Wieder draußen haben wir dann noch spontan zu Straßenmusik getanzt, um uns aufzuwärmen, und ich habe gemerkt, dass es in dem Moment völlig egal war, was vielleicht andere Leute über uns denken, denn wir waren einfach glücklich und hatten Spaß.
Im selben Stadtteil haben wir dann auch noch zum Abend gegessen und sind dann mit der furnicolare wieder heruntergefahren und haben dann noch einen kleinen Spaziergang gemacht.
Außerdem habe ich eine weitere Napoletanische Spezialität ausprobiert; nämlich babà. Es ist etwas schwer zu erklären, was das genau ist, aber falls es euch interessiert, googelt es einfach.
Unser Zug ist um Mitternacht vom Bahnhof abgefahren, aber schon um 21 Uhr war auf den Straßen kaum etwas los und wir wussten nicht mehr so genau, was wir noch machen sollten. Deswegen sind wir nochmal an der Strandpromenade entlanggelaufen, haben dann die Metro genommen und dann noch eine gute Stunde am Bahnhof gewartet, bis dann endlich der Zug kam.

◆ ◆ ◆ ◆ ◆ ◆ ◆

- ZU LÖSENDE AUFGABEN -
1. Um wie viel Uhr ist laut dem Reisebericht der Zug vom Bahnhof abgefahren?
2. Kannst du den Reisebericht nach seinem letzten Satz fortsetzen?
Die Zeilen stammen aus einer anderen Quelle als der Reisebericht.

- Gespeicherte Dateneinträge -
◆ ◆ ◆ ◆ ◆ ◆ ◆

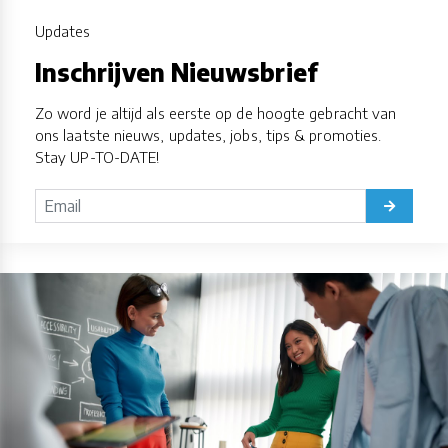
Updates
Inschrijven Nieuwsbrief
Zo word je altijd als eerste op de hoogte gebracht van
ons laatste nieuws, updates, jobs, tips & promoties.
Stay UP-TO-DATE!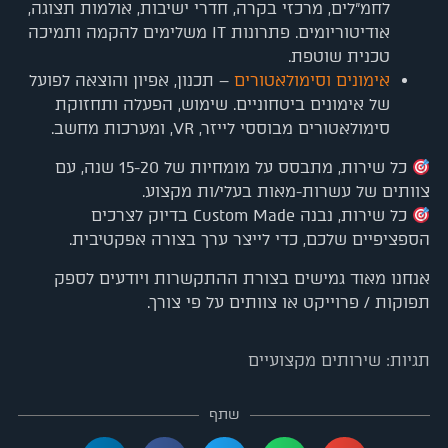
לחמ"לים, מרכזי בקרה, חדרי ישיבות, אולמות תצוגה,
אודיטוריומים. פתרונות IT משלימים להקמה ותמיכה
טכנית שוטפת.
אימונים וסימולאטורים
– תכנון, אפיון והוצאה לפועל
של אימונים ביטחוניים. שימוש, הפעלה ותחזוקת
סימולאטורים מבוססי לייזר, VR, ומערכות מחשב.
כל שירות, מתבסס על מומחיות של 15-20 שנה, עם
צוותים של עשרות-מאות בעלי/ות מקצוע.
כל שירות, נבנה Custom Made בדיוק לצרכים
הספציפיים שלכם, כדי לייצר ערך בצורה אפקטיבית.
אנחנו מאוד גמישים בצורת ההתקשרות ויודעים לספק
תפוקות / פרוייקט או צוותים על פי צורך.
תגיות:
שירותים מקצועיים
שתף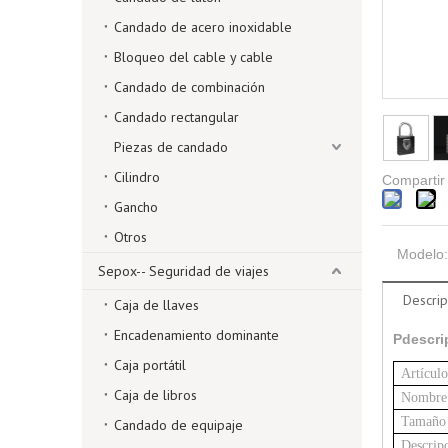
Candado de acero inoxidable
Bloqueo del cable y cable
Candado de combinación
Candado rectangular
Piezas de candado
Cilindro
Compartir
Gancho
Otros
Modelo:
Sepox-- Seguridad de viajes
Descrip
Caja de llaves
Encadenamiento dominante
P
descri
Caja portátil
Artículo
Caja de libros
Nombre
Tamaño
Candado de equipaje
Descrip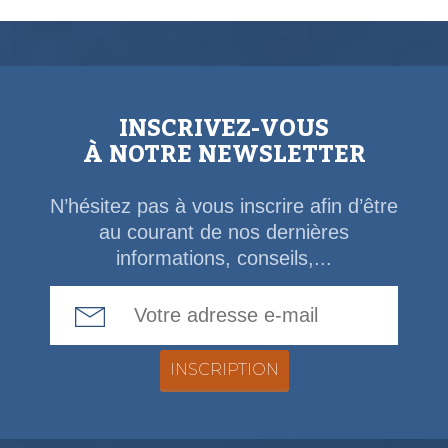
INSCRIVEZ-VOUS
À NOTRE NEWSLETTER
N’hésitez pas à vous inscrire afin d’être
au courant de nos dernières
informations, conseils,...
Email Address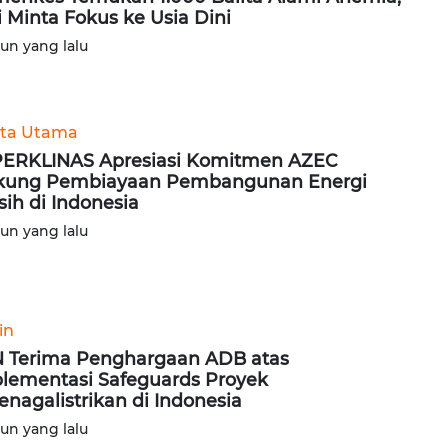
i Minta Fokus ke Usia Dini
hun yang lalu
ita Utama
ERKLINAS Apresiasi Komitmen AZEC
kung Pembiayaan Pembangunan Energi
sih di Indonesia
hun yang lalu
in
 Terima Penghargaan ADB atas
lementasi Safeguards Proyek
enagalistrikan di Indonesia
hun yang lalu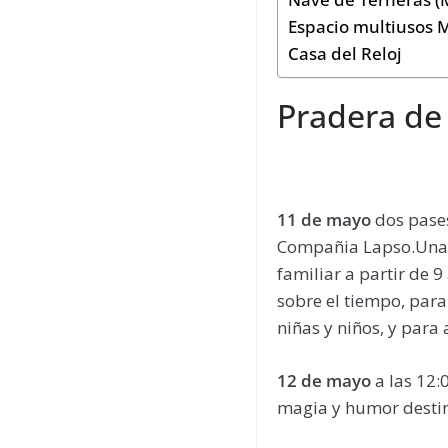
Espacio multiusos 
Casa del Reloj
Pradera de 
11 de mayo
dos pases
Compañia Lapso.Una p
familiar a partir de 
sobre el tiempo, para 
niñas y niños, y para
12 de mayo
a las 12:
magia y humor destina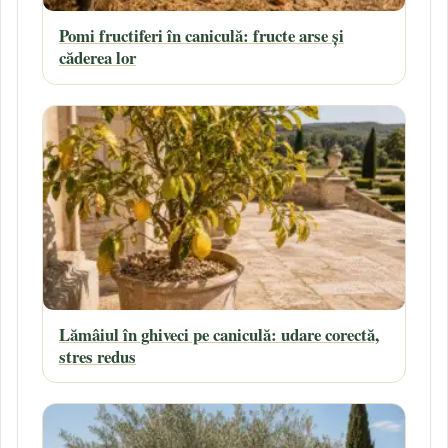
Pomi fructiferi în caniculă: fructe arse și
căderea lor
Lămâiul în ghiveci pe caniculă: udare corectă,
stres redus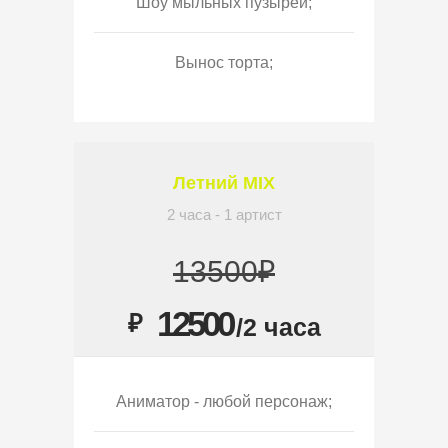
Шоу мыльных пузырей;
Вынос торта;
Летний MIX
2 часа - 1 артист
13500₽
12500
₽
/2 часа
Аниматор - любой персонаж;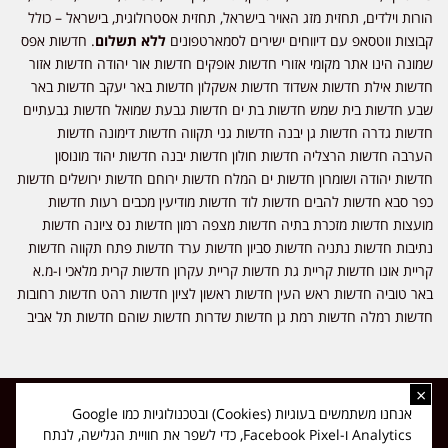
הורות וילדים, תחזית מזג האויר בישראל, תחזית אסטרולוגית, בישראל – כולל
קבוצות ווטסאפ עם דיווחים ישירים לסמארטפונים
ללא תשלום
. חדשות אפס
שמונה הינו אתר מקומי אזורי חדשות אופקים חדשות אור יהודה חדשות אזור
חדשות אילת חדשות אשדוד חדשות אשקלון חדשות באר יעקב חדשות באר
שבע חדשות בית שמש חדשות בת ים חדשות גבעת שמואל חדשות גבעתיים
חדשות גדרה חדשות גן יבנה חדשות גני תקווה חדשות דימונה חדשות
הערבה חדשות הרצליה חדשות חולון חדשות יבנה חדשות יהוד מונוסון
חדשות יהודה ושומרון חדשות ים המלח חדשות ירוחם חדשות ירושלים חדשות
כפר סבא חדשות להבים חדשות לוד חדשות מודיעין מכבים רעות חדשות
מועצות חדשות מזכרת בתיה חדשות מצפה רמון חדשות נס ציונה חדשות
נתיבות חדשות נתניה חדשות סביון חדשות ערד חדשות פתח תקווה חדשות
קריית אונו חדשות קריית גת חדשות קריית עקרון חדשות קרית מלאכי ו-מ.א
באר טוביה חדשות ראש העין חדשות ראשון לציון חדשות רהט חדשות רחובות
חדשות רמלה חדשות רמת גן חדשות שדרות חדשות שוהם חדשות תל אביב
×
כל הזכויות שמורות ל-ליזה ללוצאשווילי - חדשות אפס שמונה - דיווחים בזמן
אנחנו משתמשים בעוגיות (Cookies) ובטכנולוגיות כמו Google
אמת, נוסד בשנת 2019 | טל' לפרסומים 054-9759222 מייל מערכת
Analytics ו-Facebook Pixel, כדי לשפר את חוויית הגלישה, לנתח
news08.net@gmail.com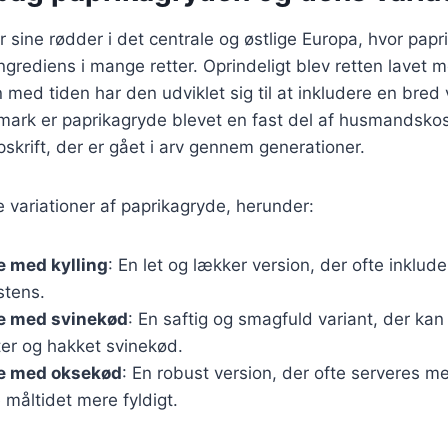
 sine rødder i det centrale og østlige Europa, hvor papr
rediens i mange retter. Oprindeligt blev retten lavet 
 med tiden har den udviklet sig til at inkludere en bred 
nmark er paprikagryde blevet en fast del af husmandsk
skrift, der er gået i arv gennem generationer.
ge variationer af paprikagryde, herunder:
e med kylling
: En let og lækker version, der ofte inklude
stens.
e med svinekød
: En saftig og smagfuld variant, der ka
ter og hakket svinekød.
e med oksekød
: En robust version, der ofte serveres me
e måltidet mere fyldigt.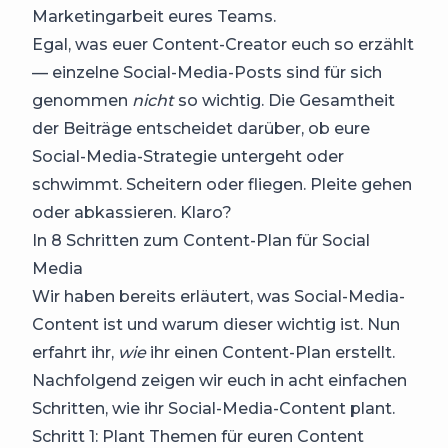
Marketingarbeit eures Teams.
Egal, was euer Content-Creator euch so erzählt
— einzelne Social-Media-Posts sind für sich
genommen
nicht
so wichtig. Die Gesamtheit
der Beiträge entscheidet darüber, ob eure
Social-Media-Strategie untergeht oder
schwimmt. Scheitern oder fliegen. Pleite gehen
oder abkassieren. Klaro?
In 8 Schritten zum Content-Plan für Social
Media
Wir haben bereits erläutert, was Social-Media-
Content ist und warum dieser wichtig ist. Nun
erfahrt ihr,
wie
ihr einen Content-Plan erstellt.
Nachfolgend zeigen wir euch in acht einfachen
Schritten, wie ihr Social-Media-Content plant.
Schritt 1: Plant Themen für euren Content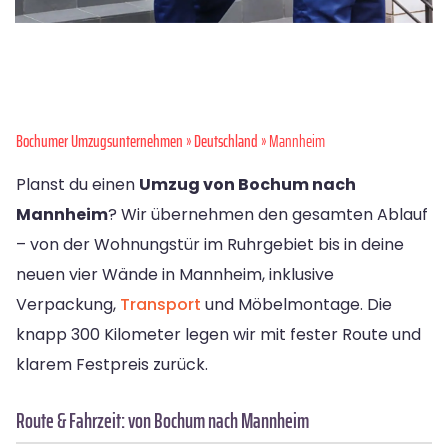
Bochumer Umzugsunternehmen
»
Deutschland
» Mannheim
Planst du einen
Umzug von Bochum nach
Mannheim
? Wir übernehmen den gesamten Ablauf
– von der Wohnungstür im Ruhrgebiet bis in deine
neuen vier Wände in Mannheim, inklusive
Verpackung,
Transport
und Möbelmontage. Die
knapp 300 Kilometer legen wir mit fester Route und
klarem Festpreis zurück.
Route & Fahrzeit: von Bochum nach Mannheim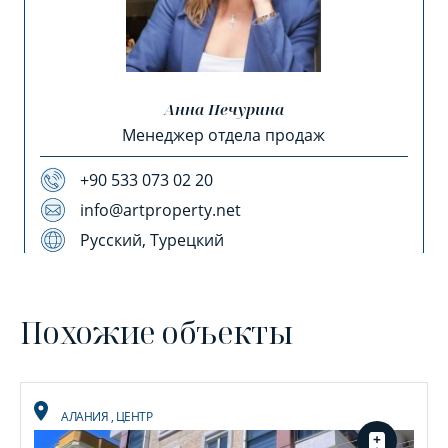
Анна Печурина
Менеджер отдела продаж
+90 533 073 02 20
info@artproperty.net
Русский, Турецкий
Похожие объекты
АЛАНИЯ
,
ЦЕНТР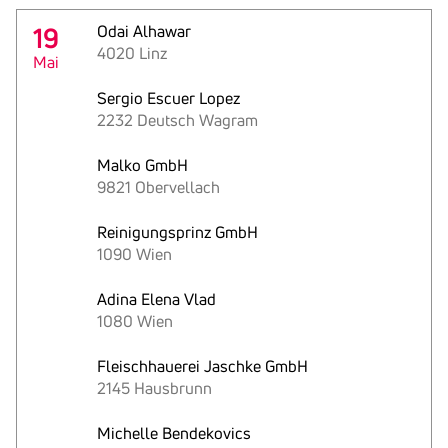
19
Odai Alhawar
4020 Linz
Mai
Sergio Escuer Lopez
2232 Deutsch Wagram
Malko GmbH
9821 Obervellach
Reinigungsprinz GmbH
1090 Wien
Adina Elena Vlad
1080 Wien
Fleischhauerei Jaschke GmbH
2145 Hausbrunn
Michelle Bendekovics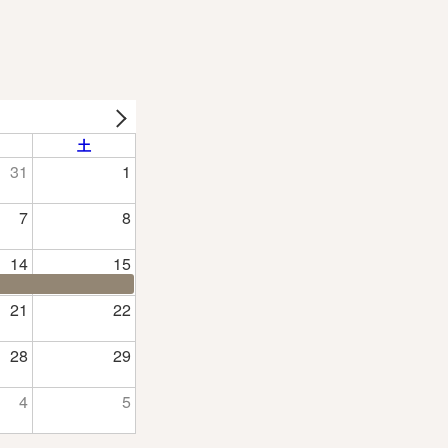
土
31
1
7
8
14
15
21
22
28
29
4
5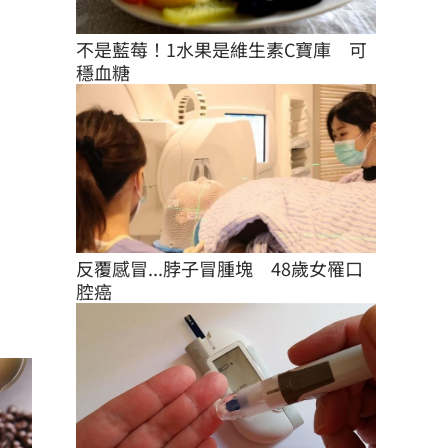
不是藍莓！1水果是維生素C寶庫　可
穩血糖
反覆感冒...脖子冒腫塊　48歲女罹口
腔癌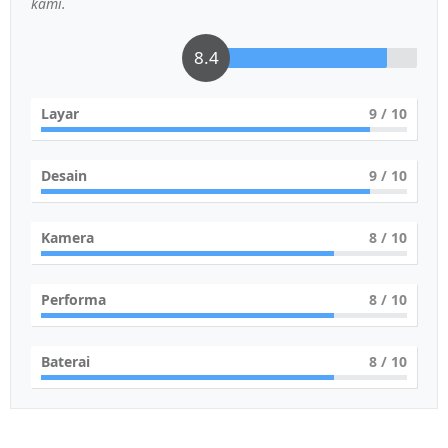
kami.
8.4
Layar
9
/ 10
Desain
9
/ 10
Kamera
8
/ 10
Performa
8
/ 10
Baterai
8
/ 10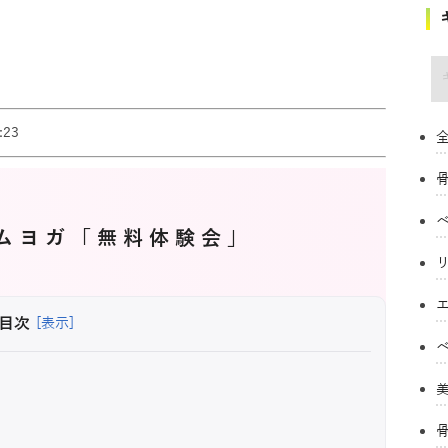
キ
23
全
ムヨガ「無料体験会」
目次
[表示]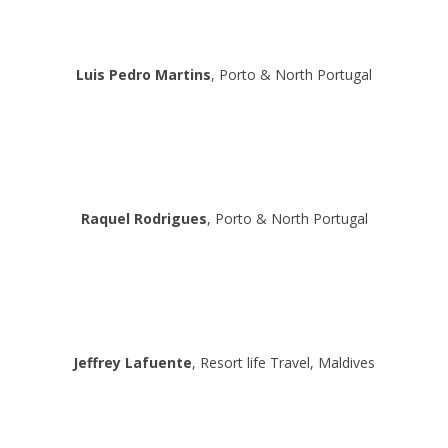
Luis Pedro Martins
, Porto & North Portugal
Raquel Rodrigues
, Porto & North Portugal
Jeffrey Lafuente
, Resort life Travel, Maldives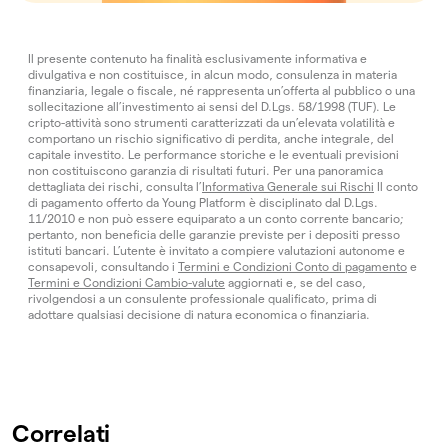
Il presente contenuto ha finalità esclusivamente informativa e
divulgativa e non costituisce, in alcun modo, consulenza in materia
finanziaria, legale o fiscale, né rappresenta un’offerta al pubblico o una
sollecitazione all’investimento ai sensi del D.Lgs. 58/1998 (TUF). Le
cripto-attività sono strumenti caratterizzati da un’elevata volatilità e
comportano un rischio significativo di perdita, anche integrale, del
capitale investito. Le performance storiche e le eventuali previsioni
non costituiscono garanzia di risultati futuri. Per una panoramica
dettagliata dei rischi, consulta l’
Informativa Generale sui Rischi
Il conto
di pagamento offerto da Young Platform è disciplinato dal D.Lgs.
11/2010 e non può essere equiparato a un conto corrente bancario;
pertanto, non beneficia delle garanzie previste per i depositi presso
istituti bancari. L’utente è invitato a compiere valutazioni autonome e
consapevoli, consultando i
Termini e Condizioni Conto di pagamento
e
Termini e Condizioni Cambio-valute
aggiornati e, se del caso,
rivolgendosi a un consulente professionale qualificato, prima di
adottare qualsiasi decisione di natura economica o finanziaria.
Correlati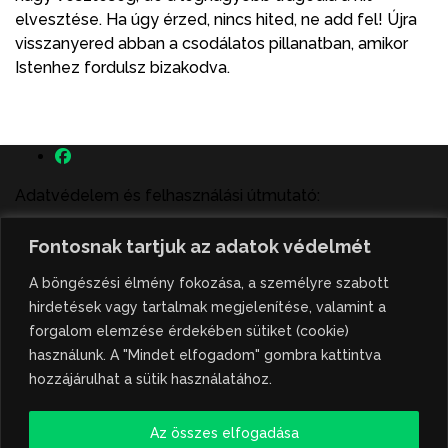
elvesztése. Ha úgy érzed, nincs hited, ne add fel! Újra
visszanyered abban a csodálatos pillanatban, amikor
Istenhez fordulsz bizakodva.
Adatvédelem és felhasználási útmutató:
A szenttamás.rs magyar nyelvű internetes hírportálon
Fontosnak tartjuk az adatok védelmét
megjelenő szerzői írások, a híranyag és minden egyéb
tartalom a portált működtető Gion Nándor Kulturális
A böngészési élmény fokozása, a személyre szabott
Központ szellemi tulajdonát képezik, amely szellemi
hirdetések vagy tartalmak megjelenítése, valamint a
tulajdont a nemzetközi és szerbiai törvények védik. A
forgalom elemzése érdekében sütiket (cookie)
jogosulatlan felhasználás büntető- és polgári jogi
használunk. A "Mindet elfogadom" gombra kattintva
következményeket von maga után. A hírportálon
hozzájárulhat a sütik használatához.
megjelent híranyag közlése vagy tartalmuk
ismertetése, illetve közzétett fotók átvétele kizárólag
Az összes elfogadása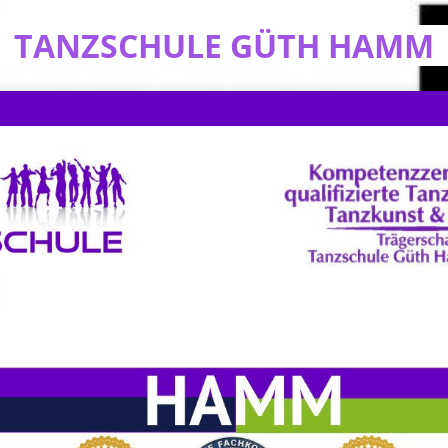
TANZSCHULE GÜTH HAMM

◆ ◆ ◆ ◆ ◆ ◆ ◆

- ANTWORTEN -
1. Um Mitternacht.

2.
Und nach 3 Stunden Schlaf in der Nacht zuvor, 17 Stunden auf den Beinen-Sein, 31.000 Schritten oder 21km, jeder Menge neuer Eindrücke und Essen im Magen sind wir dann doch alle froh um unser Bett gewesen und konnten trotz des Lärmes gute 9 Stunden durchschlafen.
Piazza del Plebiscito

die originale Napoletanische Pizza!
ein weiteres typisch Napoletanisches Gericht - Sfogliatella
Babà
das Meer an der Strandpromenade


das Restaurant, in dem die Pizza erfunden wurde
von diesen Figuren gibt es in der Gasse unglaublich viele!
es werden nicht nur biblische Figuren, sondern auch moderne hergestellt


In der Schulwoche vor unserer Reise nach Neapel war auch die settimana dello studente (Woche des Schülers), in der wir so gut wie keinen Unterricht gemacht haben und es andere Aktivitäten gab; etwas wie die Projekttage in Deutschland. Ich muss aber zugeben, dass ich auch da die organisatorischen Unterschiede deutlich gemerkt habe; in Deutschland gibt es dort eindeutig weniger Durcheinander als hier, aber es war letztendlich trotzdem eine schöne Woche!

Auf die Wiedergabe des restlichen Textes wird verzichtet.